Write out every line of text in the listing below, keeping each one unchanged. Leave the pictures out of your answer.
Dataset records section start
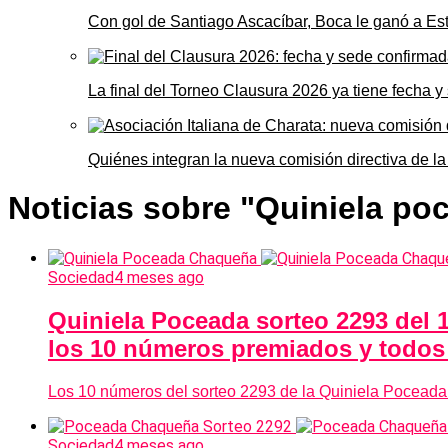
Con gol de Santiago Ascacíbar, Boca le ganó a Es
La final del Torneo Clausura 2026 ya tiene fecha 
Quiénes integran la nueva comisión directiva de la
Noticias sobre "Quiniela po
Sociedad
4 meses ago
Quiniela Poceada sorteo 2293 del 1
los 10 números premiados y todos 
Los 10 números del sorteo 2293 de la Quiniela Poceada
Sociedad
4 meses ago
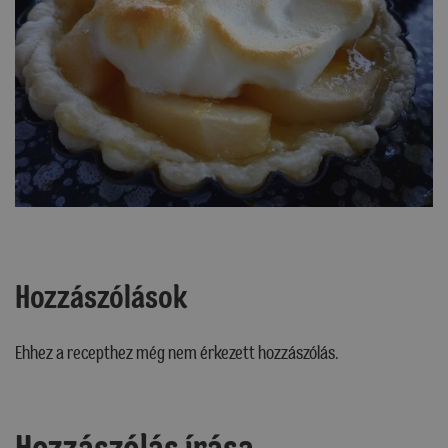
Hozzászólások
Ehhez a recepthez még nem érkezett hozzászólás.
Hozzászólás írása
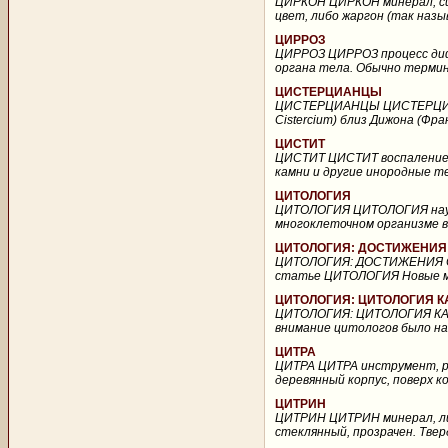
ЦИРКОН ЦИРКОН минерал, сили
цвет, либо жаргон (так назы
ЦИРРОЗ
ЦИРРОЗ ЦИРРОЗ процесс диф
органа тела. Обычно термин ц
ЦИСТЕРЦИАНЦЫ
ЦИСТЕРЦИАНЦЫ ЦИСТЕРЦИАНЦ
Cistercium) близ Дижона (Фра
ЦИСТИТ
ЦИСТИТ ЦИСТИТ воспаление 
камни и другие инородные те
ЦИТОЛОГИЯ
ЦИТОЛОГИЯ ЦИТОЛОГИЯ наука 
многоклеточном организме в
ЦИТОЛОГИЯ: ДОСТИЖЕНИЯ
ЦИТОЛОГИЯ: ДОСТИЖЕНИЯ
статье ЦИТОЛОГИЯ Новые мет
ЦИТОЛОГИЯ: ЦИТОЛОГИЯ К
ЦИТОЛОГИЯ: ЦИТОЛОГИЯ КАК
внимание цитологов было нап
ЦИТРА
ЦИТРА ЦИТРА инструмент, ра
деревянный корпус, поверх к
ЦИТРИН
ЦИТРИН ЦИТРИН минерал, лимо
стеклянный, прозрачен. Твер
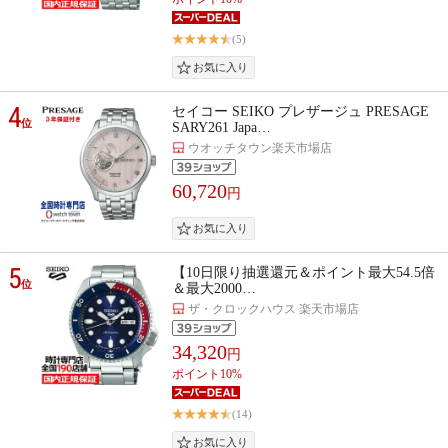
(5)
4
セイコー SEIKO プレザージュ PRESAGE
位
SARY261 Japa…
ウオッチタウン楽天市場店
60,720
円
5
【10日限り抽選還元＆ポイント最大54.5倍
位
＆最大2000…
ザ・クロックハウス 楽天市場店
34,320
円
ポイント10%
(14)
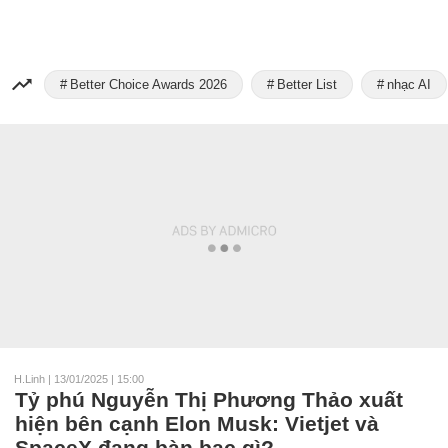
Better Choice Awards 2026
Better List
nhạc AI
H.Linh
|
13/01/2025 | 15:00
Tỷ phú Nguyễn Thị Phương Thảo xuất
hiện bên cạnh Elon Musk: Vietjet và
SpaceX đang bàn bạc gì?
Dataset records section end
Result below:
Con gol de Santiago Ascacíbar, Boca le ganó a Es
La final del Torneo Clausura 2026 ya tiene fecha 
Quiénes integran la nueva comisión directiva de la
Noticias sobre "Quiniela po
Sociedad
4 meses ago
Quiniela Poceada sorteo 2293 del 1
los 10 números premiados y todos 
Los 10 números del sorteo 2293 de la Quiniela Poceada
Sociedad
4 meses ago
Hozzászólások
Ehhez a recepthez még nem érkezett hozzászólás.
Hozzászólás írása
ЦИРКОН ЦИРКОН минерал, сили
цвет, либо жаргон (так назы
ЦИРРОЗ
ЦИРРОЗ ЦИРРОЗ процесс диф
органа тела. Обычно термин ц
ЦИСТЕРЦИАНЦЫ
ЦИСТЕРЦИАНЦЫ ЦИСТЕРЦИАНЦ
Cistercium) близ Дижона (Фра
ЦИСТИТ
ЦИСТИТ ЦИСТИТ воспаление 
камни и другие инородные те
ЦИТОЛОГИЯ
ЦИТОЛОГИЯ ЦИТОЛОГИЯ наука 
многоклеточном организме в
ЦИТОЛОГИЯ: ДОСТИЖЕНИЯ
ЦИТОЛОГИЯ: ДОСТИЖЕНИЯ
статье ЦИТОЛОГИЯ Новые мет
ЦИТОЛОГИЯ: ЦИТОЛОГИЯ К
ЦИТОЛОГИЯ: ЦИТОЛОГИЯ КАК
внимание цитологов было нап
ЦИТРА
ЦИТРА ЦИТРА инструмент, ра
деревянный корпус, поверх к
ЦИТРИН
ЦИТРИН ЦИТРИН минерал, лимо
стеклянный, прозрачен. Твер
(5)
4
セイコー SEIKO プレザージュ PRESAGE
位
SARY261 Japa…
ウオッチタウン楽天市場店
60,720
円
5
【10日限り抽選還元＆ポイント最大54.5倍
位
＆最大2000…
ザ・クロックハウス 楽天市場店
34,320
円
ポイント10%
(14)
Better Choice Awards 2026
Better List
nhạc AI
H.Linh
|
13/01/2025 | 15:00
Tỷ phú Nguyễn Thị Phương Thảo xuất
hiện bên cạnh Elon Musk: Vietjet và
SpaceX đang bàn bạc gì?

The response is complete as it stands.